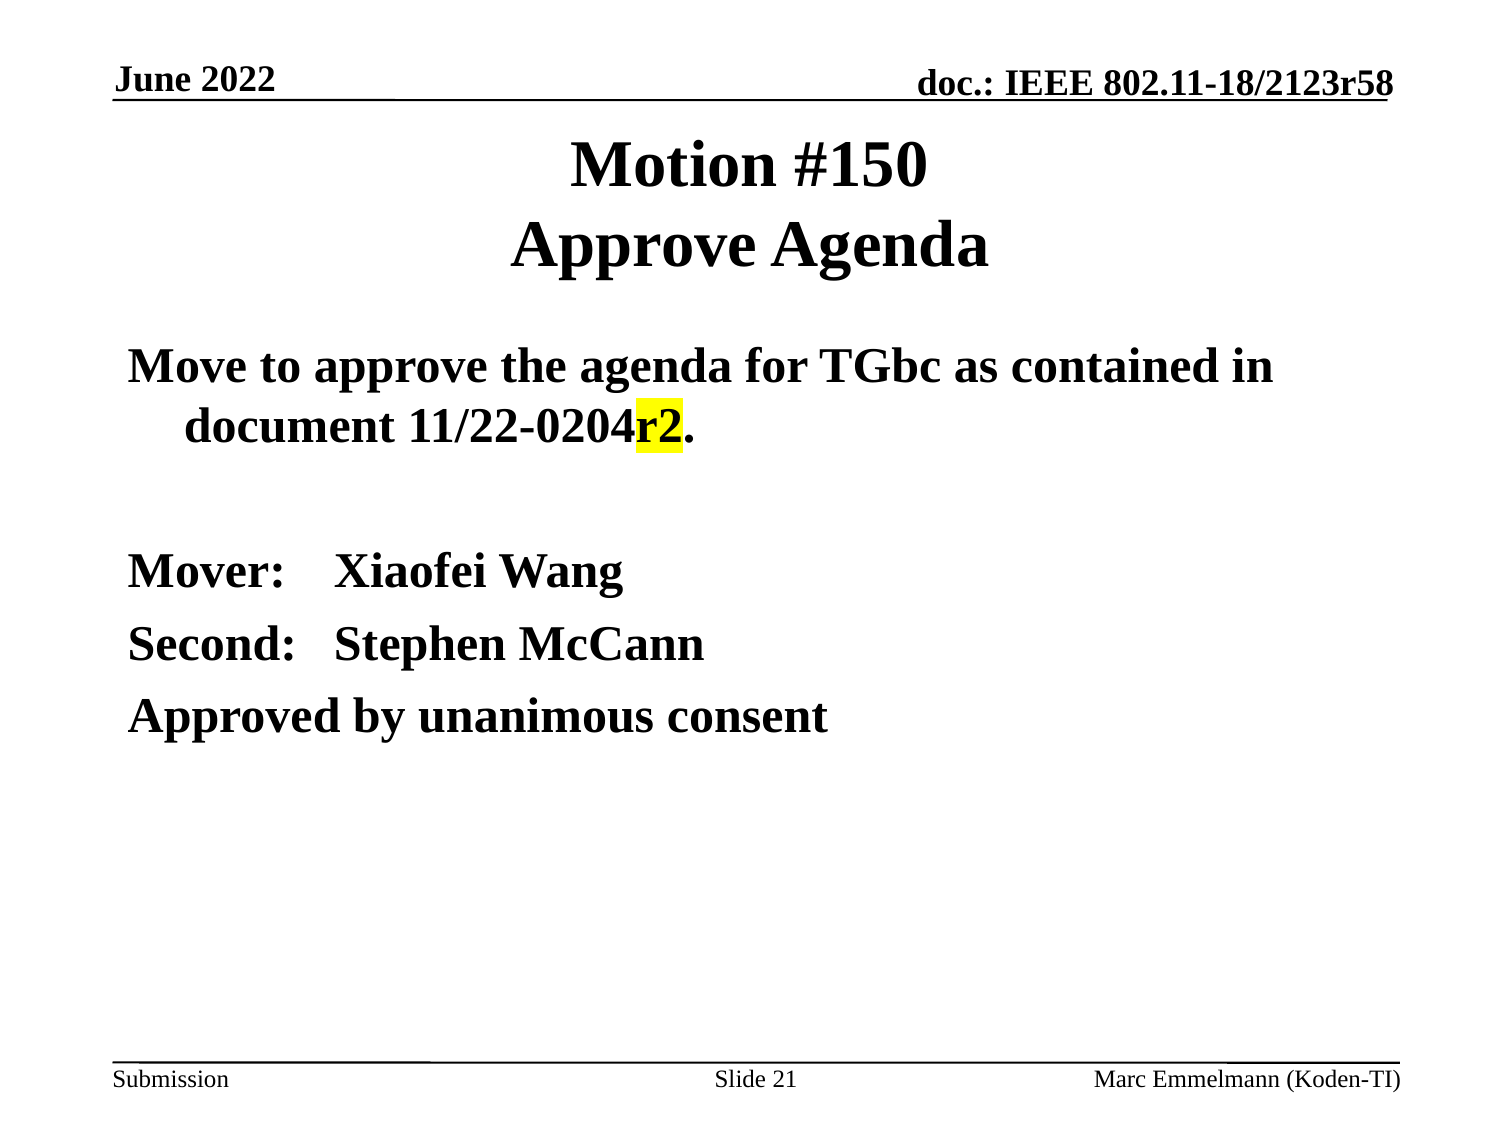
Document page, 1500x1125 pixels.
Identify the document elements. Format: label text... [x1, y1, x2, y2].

slide_number Slide 21 [712, 1061, 800, 1123]
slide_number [114, 54, 423, 100]
list Move to approve the agenda for TGbc as contained in document 11/22-0204r2. Mover: Xiaofei Wang Second: Stephen McCann Approved by unanimous consent [112, 324, 1388, 1000]
title Motion #150 Approve Agenda [112, 112, 1388, 288]
footer Marc Emmelmann (Koden-TI) [878, 1061, 1402, 1093]
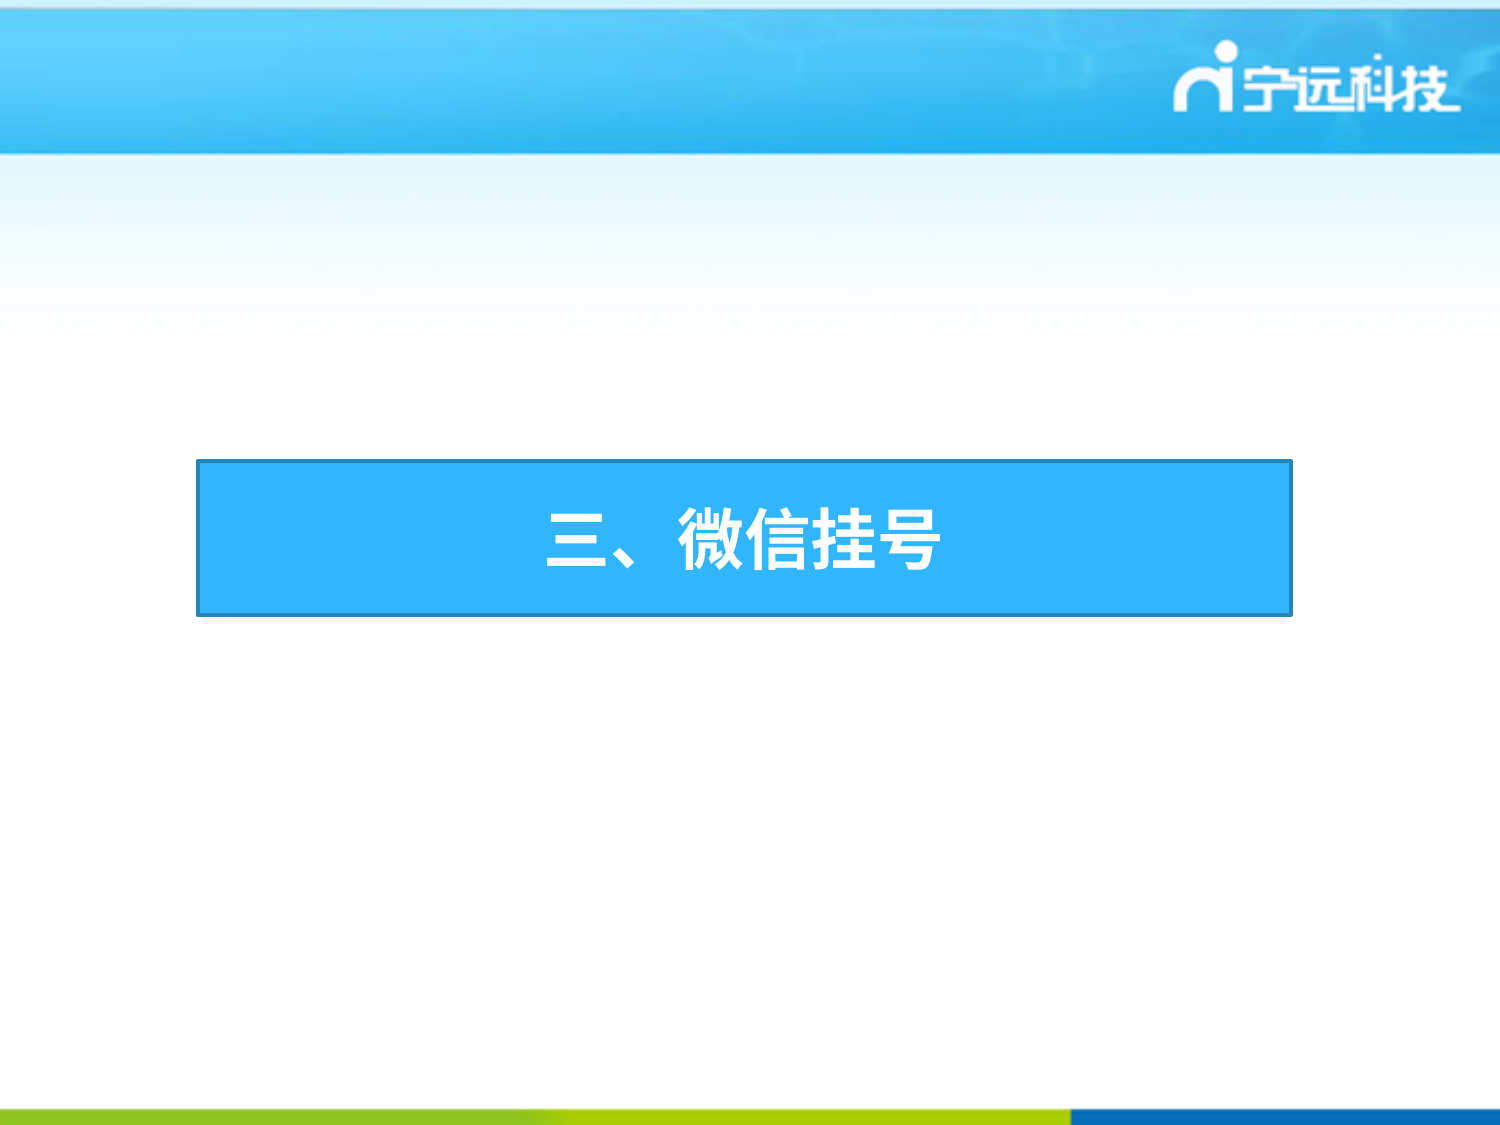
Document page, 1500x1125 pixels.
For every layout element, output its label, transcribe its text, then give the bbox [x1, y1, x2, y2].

picture [0, 0, 1500, 1125]
text_box 三、微信挂号 [196, 459, 1293, 617]
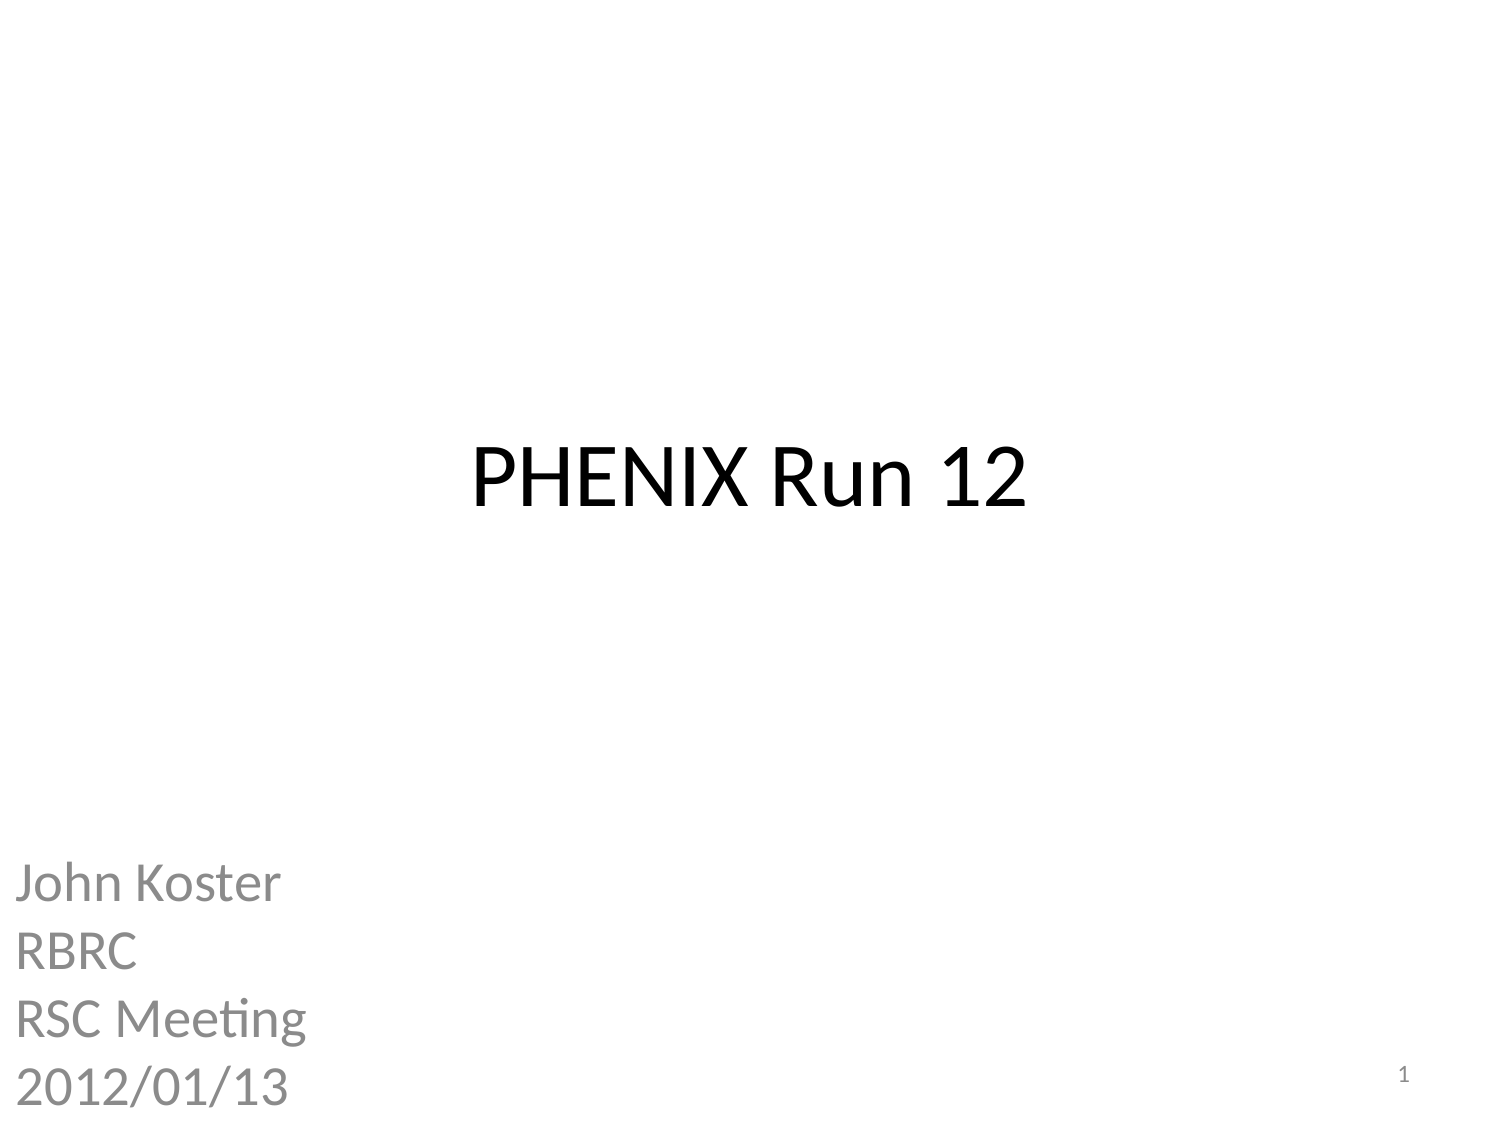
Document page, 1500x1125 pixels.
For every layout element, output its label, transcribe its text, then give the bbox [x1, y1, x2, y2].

slide_number 1 [1074, 1042, 1425, 1103]
title PHENIX Run 12 [112, 349, 1388, 591]
subtitle John Koster RBRC RSC Meeting 2012/01/13 [0, 837, 1051, 1125]
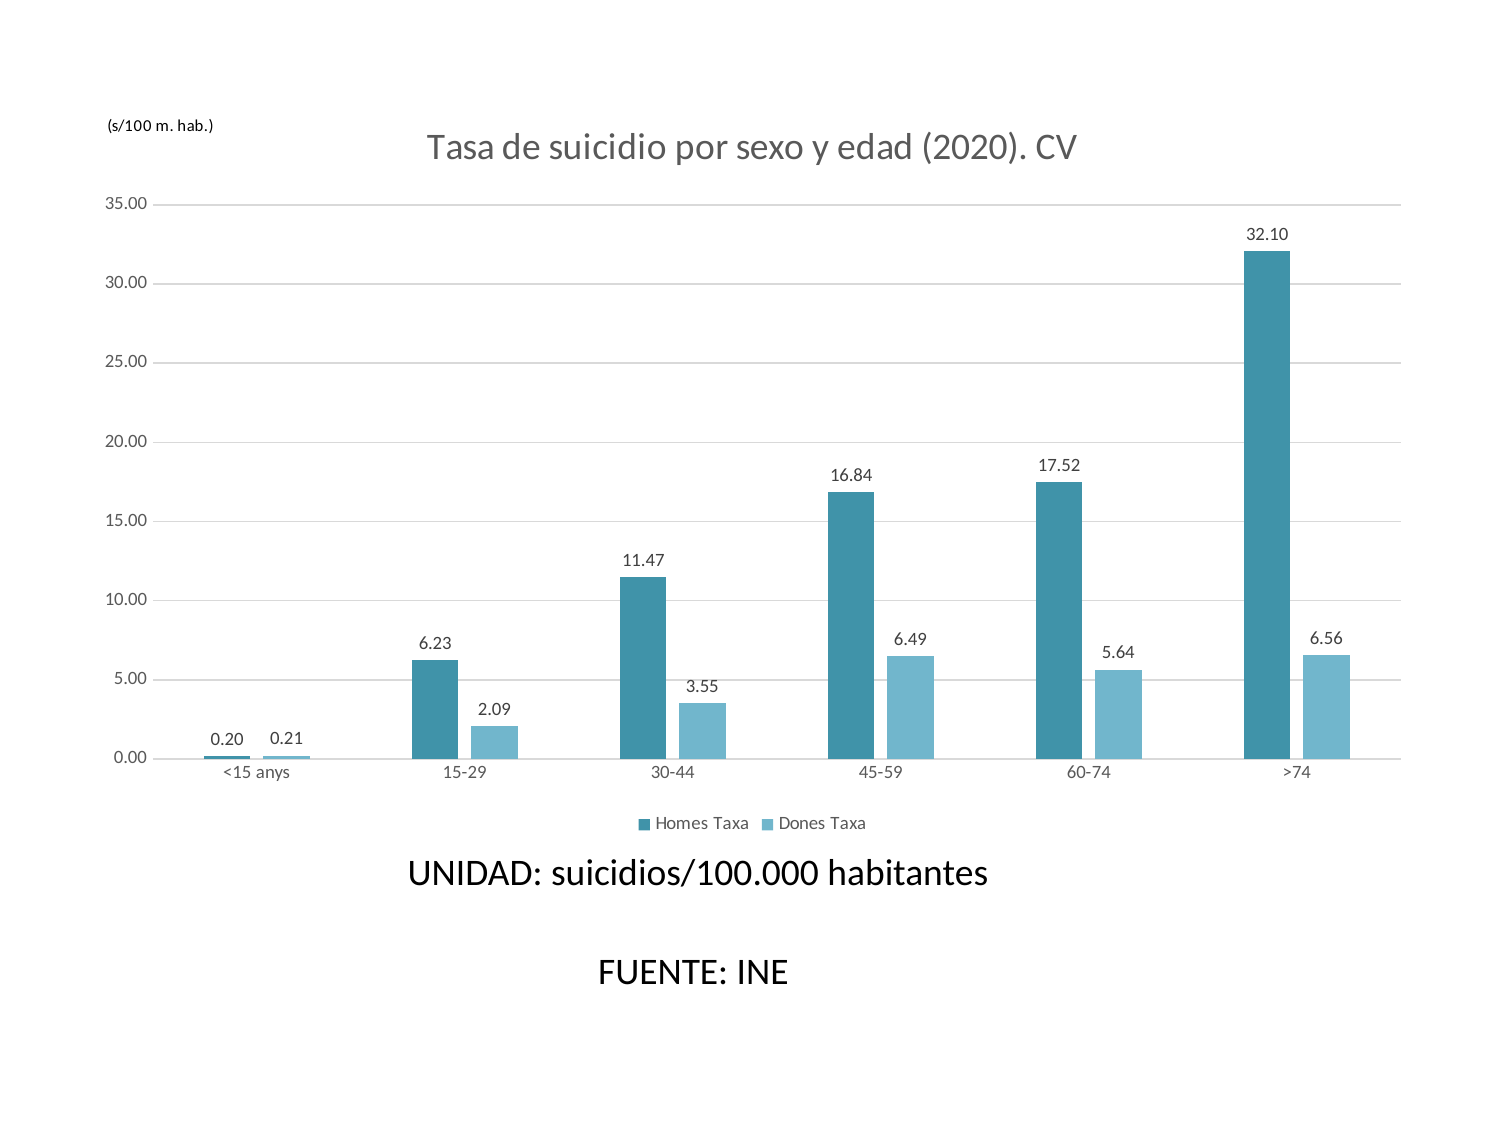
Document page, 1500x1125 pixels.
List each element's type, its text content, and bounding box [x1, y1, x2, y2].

What is expected ▸ Only the records, copied exactly and without pictures, should make up the answer.

Task result ▸
Document page, 1500x1125 pixels.
Identify the document elements. Format: label text... [x1, y1, x2, y2].

slide_number Slide 21 [712, 1061, 800, 1123]
slide_number [114, 54, 423, 100]
list Move to approve the agenda for TGbc as contained in document 11/22-0204r2. Mover: Xiaofei Wang Second: Stephen McCann Approved by unanimous consent [112, 324, 1388, 1000]
title Motion #150 Approve Agenda [112, 112, 1388, 288]
footer Marc Emmelmann (Koden-TI) [878, 1061, 1402, 1093]
Document page, 1500x1125 pixels.
For every layout element, output its label, transcribe its text, then give the bbox [x1, y1, x2, y2].

picture [0, 0, 1500, 1125]
text_box 三、微信挂号 [196, 459, 1293, 617]
Document page, 1500x1125 pixels.
For every layout element, output its label, transcribe its text, then give the bbox [x1, y1, x2, y2].

slide_number 1 [1074, 1042, 1425, 1103]
title PHENIX Run 12 [112, 349, 1388, 591]
subtitle John Koster RBRC RSC Meeting 2012/01/13 [0, 837, 1051, 1125]
Document page, 1500x1125 pixels.
List each element's type, its text content, and bounding box [x1, y1, x2, y2].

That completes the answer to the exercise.